*** Begin section ***

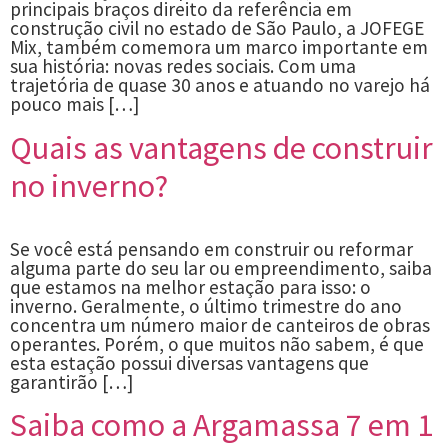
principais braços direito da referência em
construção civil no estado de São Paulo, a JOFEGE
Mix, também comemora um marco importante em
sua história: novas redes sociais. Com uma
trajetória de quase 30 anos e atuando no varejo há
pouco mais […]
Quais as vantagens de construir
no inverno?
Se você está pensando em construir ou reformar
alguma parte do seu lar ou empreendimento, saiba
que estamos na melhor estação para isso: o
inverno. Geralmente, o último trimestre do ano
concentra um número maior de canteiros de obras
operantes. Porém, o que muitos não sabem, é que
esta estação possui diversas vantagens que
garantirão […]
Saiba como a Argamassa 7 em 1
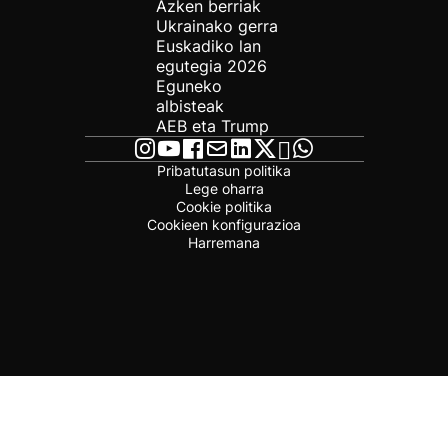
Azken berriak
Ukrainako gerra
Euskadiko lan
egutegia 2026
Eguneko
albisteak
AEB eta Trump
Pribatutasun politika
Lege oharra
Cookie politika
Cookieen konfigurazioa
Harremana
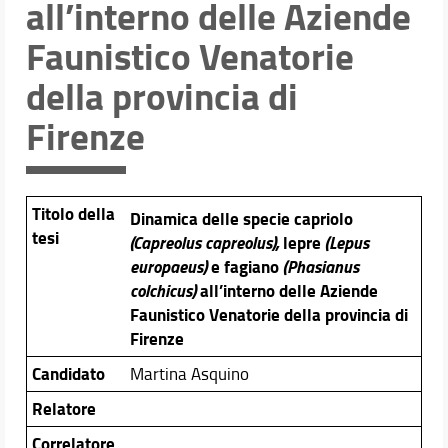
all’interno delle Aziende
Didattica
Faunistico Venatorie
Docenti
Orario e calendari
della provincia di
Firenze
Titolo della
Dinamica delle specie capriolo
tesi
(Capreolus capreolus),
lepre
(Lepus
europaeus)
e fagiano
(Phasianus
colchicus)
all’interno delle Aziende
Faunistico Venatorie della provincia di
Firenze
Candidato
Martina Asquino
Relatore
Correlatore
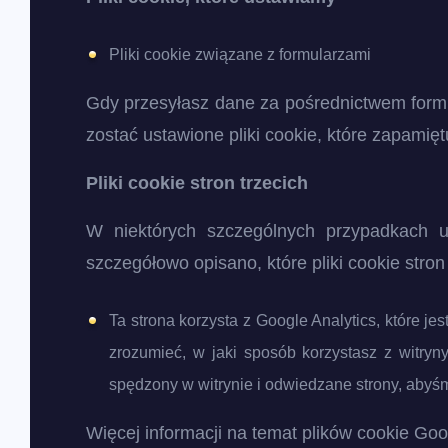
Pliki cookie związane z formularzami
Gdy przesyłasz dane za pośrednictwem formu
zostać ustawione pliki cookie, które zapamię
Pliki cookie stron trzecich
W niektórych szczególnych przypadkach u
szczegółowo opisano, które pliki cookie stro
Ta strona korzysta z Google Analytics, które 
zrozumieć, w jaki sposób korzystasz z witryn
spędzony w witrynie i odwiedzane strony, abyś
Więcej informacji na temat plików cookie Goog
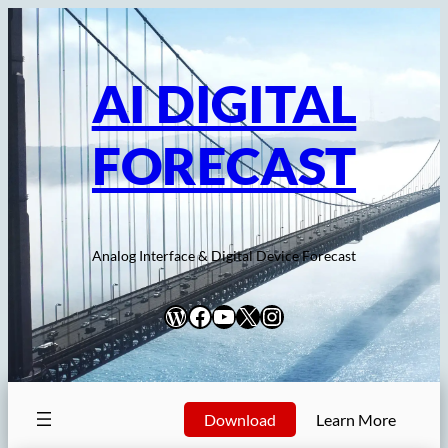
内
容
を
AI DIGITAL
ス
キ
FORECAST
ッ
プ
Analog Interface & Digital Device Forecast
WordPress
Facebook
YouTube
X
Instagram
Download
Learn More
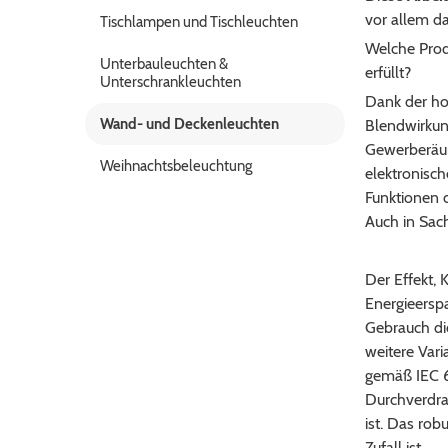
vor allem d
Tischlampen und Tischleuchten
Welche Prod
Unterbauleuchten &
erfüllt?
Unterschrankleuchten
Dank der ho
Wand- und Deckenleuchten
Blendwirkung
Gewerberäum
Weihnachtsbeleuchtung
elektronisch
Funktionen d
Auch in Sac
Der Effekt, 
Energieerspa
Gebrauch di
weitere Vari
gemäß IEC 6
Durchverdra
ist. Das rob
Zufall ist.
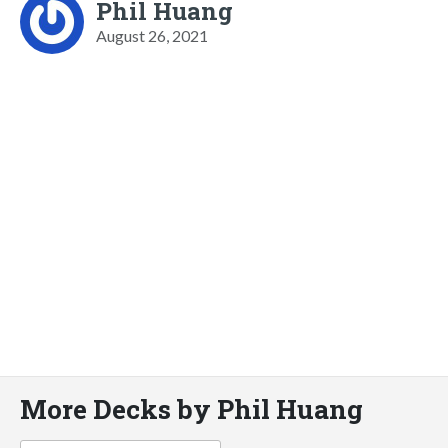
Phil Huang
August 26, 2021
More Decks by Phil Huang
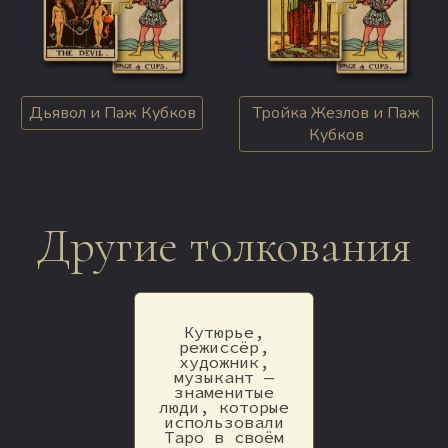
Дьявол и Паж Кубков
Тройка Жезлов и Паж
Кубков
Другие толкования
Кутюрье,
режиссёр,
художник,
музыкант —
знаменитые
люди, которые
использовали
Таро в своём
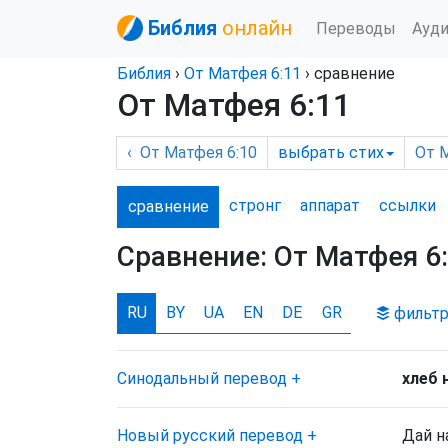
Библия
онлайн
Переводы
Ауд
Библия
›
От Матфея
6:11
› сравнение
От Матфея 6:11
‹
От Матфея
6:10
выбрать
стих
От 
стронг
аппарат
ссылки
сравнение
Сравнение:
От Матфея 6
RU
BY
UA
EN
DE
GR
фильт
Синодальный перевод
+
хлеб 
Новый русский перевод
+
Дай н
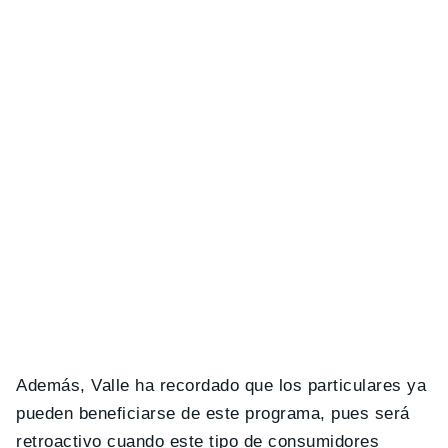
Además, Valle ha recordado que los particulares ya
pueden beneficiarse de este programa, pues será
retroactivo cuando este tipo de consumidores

*** End section ***
*** Begin section ***

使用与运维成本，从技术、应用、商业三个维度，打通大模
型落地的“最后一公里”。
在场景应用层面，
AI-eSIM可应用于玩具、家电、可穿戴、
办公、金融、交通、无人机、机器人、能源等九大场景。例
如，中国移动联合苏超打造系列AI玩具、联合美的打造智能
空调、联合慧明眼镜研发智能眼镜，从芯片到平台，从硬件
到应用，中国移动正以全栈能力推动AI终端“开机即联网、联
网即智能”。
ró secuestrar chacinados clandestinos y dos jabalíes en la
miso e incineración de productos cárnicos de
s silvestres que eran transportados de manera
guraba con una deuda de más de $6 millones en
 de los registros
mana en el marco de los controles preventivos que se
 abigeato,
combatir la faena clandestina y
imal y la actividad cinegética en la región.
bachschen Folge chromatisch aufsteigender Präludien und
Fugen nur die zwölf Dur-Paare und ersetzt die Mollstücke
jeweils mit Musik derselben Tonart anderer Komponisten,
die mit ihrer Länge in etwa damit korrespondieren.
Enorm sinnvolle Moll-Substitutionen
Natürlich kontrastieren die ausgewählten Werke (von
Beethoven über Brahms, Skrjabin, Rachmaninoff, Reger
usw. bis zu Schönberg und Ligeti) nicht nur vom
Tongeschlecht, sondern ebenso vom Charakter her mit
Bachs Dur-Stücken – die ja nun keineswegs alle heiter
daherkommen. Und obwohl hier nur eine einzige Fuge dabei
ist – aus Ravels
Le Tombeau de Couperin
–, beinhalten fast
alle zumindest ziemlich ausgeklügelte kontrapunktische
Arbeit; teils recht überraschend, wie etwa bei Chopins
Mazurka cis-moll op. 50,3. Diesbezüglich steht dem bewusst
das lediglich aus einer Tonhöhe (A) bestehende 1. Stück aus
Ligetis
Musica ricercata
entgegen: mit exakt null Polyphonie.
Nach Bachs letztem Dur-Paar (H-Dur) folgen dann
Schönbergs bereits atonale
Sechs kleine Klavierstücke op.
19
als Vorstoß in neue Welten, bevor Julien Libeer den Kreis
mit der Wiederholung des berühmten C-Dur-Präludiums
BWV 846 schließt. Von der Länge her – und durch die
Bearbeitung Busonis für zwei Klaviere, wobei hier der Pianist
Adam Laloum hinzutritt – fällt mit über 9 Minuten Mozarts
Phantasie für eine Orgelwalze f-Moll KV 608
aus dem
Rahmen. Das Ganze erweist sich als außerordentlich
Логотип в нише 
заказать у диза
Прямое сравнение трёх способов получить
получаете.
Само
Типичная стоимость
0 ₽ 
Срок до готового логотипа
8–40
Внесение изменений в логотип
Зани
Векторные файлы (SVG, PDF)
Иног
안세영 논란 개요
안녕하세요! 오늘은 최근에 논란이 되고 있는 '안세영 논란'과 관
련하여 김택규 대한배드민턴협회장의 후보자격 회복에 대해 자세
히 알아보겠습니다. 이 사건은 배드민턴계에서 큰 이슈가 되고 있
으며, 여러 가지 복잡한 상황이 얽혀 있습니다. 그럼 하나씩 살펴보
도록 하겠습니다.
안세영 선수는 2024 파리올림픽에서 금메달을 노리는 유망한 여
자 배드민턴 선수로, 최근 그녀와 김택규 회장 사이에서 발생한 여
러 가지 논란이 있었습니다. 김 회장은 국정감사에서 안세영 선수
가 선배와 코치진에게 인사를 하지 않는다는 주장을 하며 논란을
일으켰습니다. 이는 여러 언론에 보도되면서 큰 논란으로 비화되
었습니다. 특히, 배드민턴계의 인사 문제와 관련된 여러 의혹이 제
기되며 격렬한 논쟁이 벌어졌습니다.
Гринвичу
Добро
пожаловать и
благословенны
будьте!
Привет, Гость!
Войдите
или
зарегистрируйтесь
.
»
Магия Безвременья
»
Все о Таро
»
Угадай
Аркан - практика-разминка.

*** End section ***
*** Begin section ***

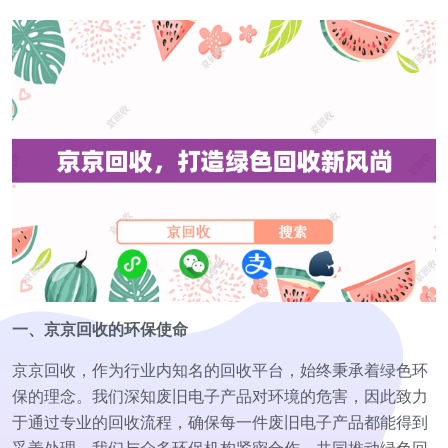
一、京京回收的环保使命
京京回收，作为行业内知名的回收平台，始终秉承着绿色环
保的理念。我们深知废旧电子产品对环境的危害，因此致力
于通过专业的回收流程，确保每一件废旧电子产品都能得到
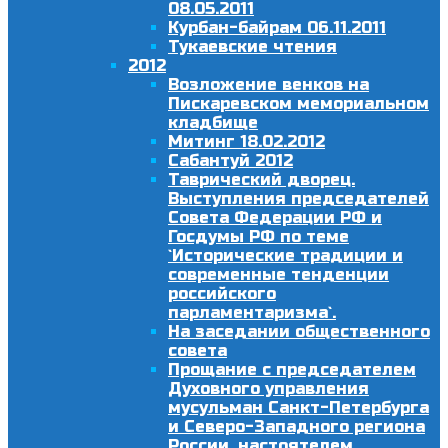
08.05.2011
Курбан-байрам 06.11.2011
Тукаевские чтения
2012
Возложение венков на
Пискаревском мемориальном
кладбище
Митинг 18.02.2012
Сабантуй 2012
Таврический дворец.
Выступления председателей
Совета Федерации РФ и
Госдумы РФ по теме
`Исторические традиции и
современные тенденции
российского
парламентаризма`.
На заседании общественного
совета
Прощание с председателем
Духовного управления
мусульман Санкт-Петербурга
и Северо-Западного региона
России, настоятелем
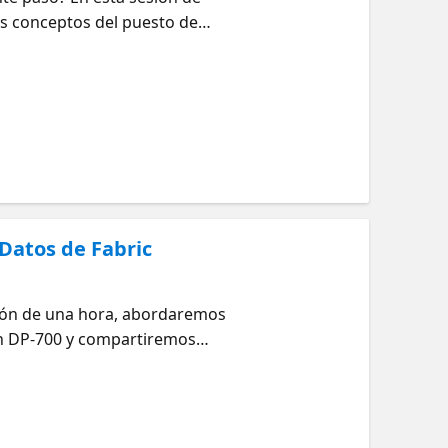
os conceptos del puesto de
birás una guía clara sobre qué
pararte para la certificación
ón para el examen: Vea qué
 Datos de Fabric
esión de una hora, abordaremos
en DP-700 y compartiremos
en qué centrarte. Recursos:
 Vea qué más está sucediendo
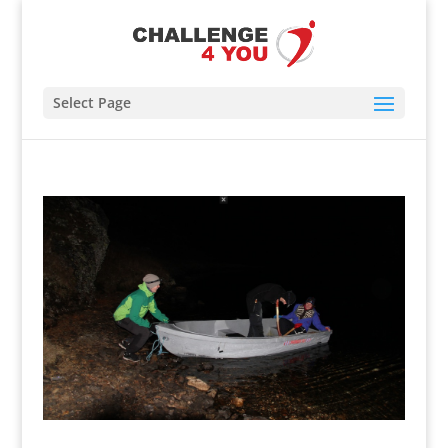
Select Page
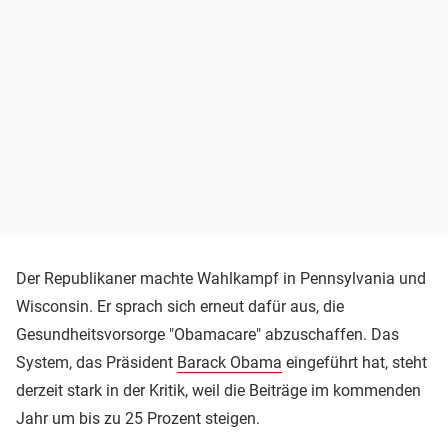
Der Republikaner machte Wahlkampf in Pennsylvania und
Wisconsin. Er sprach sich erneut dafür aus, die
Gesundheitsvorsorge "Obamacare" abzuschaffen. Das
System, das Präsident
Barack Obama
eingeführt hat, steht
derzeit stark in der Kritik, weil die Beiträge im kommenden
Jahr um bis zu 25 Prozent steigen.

*** End section ***

• [Task to complete]: Pictures are to be left out. Write out only the lines above starting at the one with "От Матфея 6:11" and ending at the one with "retroactivo cuando este tipo de consumidores", both lines included, exactly.

• [Response box]:
От Матфея 6:11
‹
От Матфея
6:10
выбрать
стих
От 
стронг
аппарат
ссылки
сравнение
Сравнение:
От Матфея 6
RU
BY
UA
EN
DE
GR
фильт
Синодальный перевод
+
хлеб 
Новый русский перевод
+
Дай н
Además, Valle ha recordado que los particulares ya
pueden beneficiarse de este programa, pues será
retroactivo cuando este tipo de consumidores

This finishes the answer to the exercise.